For the past 96 years, New Mexicans have kicked off Fiesta de Santa Fe by watching a year’s worth of gloom, frustration and misfortune go up in flames in the form of Will Shuster’s Zozobra. However, adjustments have been made amid the coronavirus pandemic in an attempt to sustain the beloved tradition while keeping observers safe from the spread of the deadly virus. Still, the members of the Kiwanis Club of Santa Fe who produce Zozobra have woven together traditions of the past and accommodations to the present in this year’s festivities.
In sticking with the recent annual theme of having each year correspond with a different decade, 2021’s “Old Man Gloom” has been embellished with throwback ’80s details. According to Zozobra spokeswoman Lisa Jaramillo, every element of this year’s marionette was designed with great attention to the theme.
Fans will notice the atypical green skin and glowing yellow eyes unique to this year’s Zozobra. These zombie-esque characteristics are attributed to the final scene of one of the most iconic music videos of the 1980s: Michael Jackson’s “Thriller.” This year’s Zozobra will also sport Michael Jackson’s distinctive red leather jacket with pushed-up sleeves from the same music video. Representing another cultural landmark of the ’80s, Zozobra’s right hand forms a triumphant fist, reflecting the final scene of The Breakfast Club. This symbol illustrates pride for this year’s united efforts by all people to eliminate the grasp COVID-19 has had on the world.
This year’s eccentric, new design was paralleled by the modified process used to create this year’s Zozobra. Usually, children from the community are invited to a one-day effort to craft and stuff the 50-foot marionette. This year, under measures to protect against the spread of COVID-19, a group of Kiwanis Club members worked to construct Zozobra.
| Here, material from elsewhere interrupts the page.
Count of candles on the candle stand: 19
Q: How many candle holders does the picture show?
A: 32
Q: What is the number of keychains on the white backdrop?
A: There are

The process took 4½ weeks to finish rather than the typical single day.
The joy of the Zozobra tradition was suppressed last year by the lack of an in-person audience. Differing from last year’s televised-only event, a limited audience will be in attendance for the upcoming burn. As attendees arrive to watch the demise of Old Man Gloom, they will notice the appearance of the marionette is not the only thing that has changed. The field will be significantly less crowded from years prior, with only 10,000 tickets available. All observers on Fort Marcy field are required to provide proof of full vaccination or a negative COVID-19 test within 72 hours of the event.
Masks are recommended, but not required, under Gov. Michelle Lujan Grisham’s orders because the event takes place outdoors.
The tradition of Zozobra is treasured by so many New Mexicans because of its ability to unite the community, an ideology shared by Lucia Porterfield-Ortiz, a senior at New Mexico School for the Arts. She has attended the event her entire life but has the special honor of performing the national anthem this year. Porterfield-Ortiz is excited that her voice will be a part of such a uniquely Santa Fe event that will pull together so many New Mexicans, even though COVID-19 has caused so much isolation and division.
She believes Zozobra is a tradition that has “always brought people together,” and she was “blown away” that the Kiwanis Club was able to make it happen even after all of this year’s limitations.
Considering many of Fiesta de Santa Fe’s customs are called off this year because of COVID-19, many question why a gathering as large as Zozobra is still taking place. Ray Sandoval, the Zozobra event committee chairman, believes it is important to uphold traditions, especially in current times.
“[It’s] an opportunity to come together and sob and contemplate what we are doing to put gloom out into the world,” Sandoval said in an interview. “But also it allows us to collectively celebrate the good in our lives.”
He added that Zozobra is “supposed to be held in perpetuity, in good times and bad,” to ensure Santa Feans can endure this cycle of healing annually.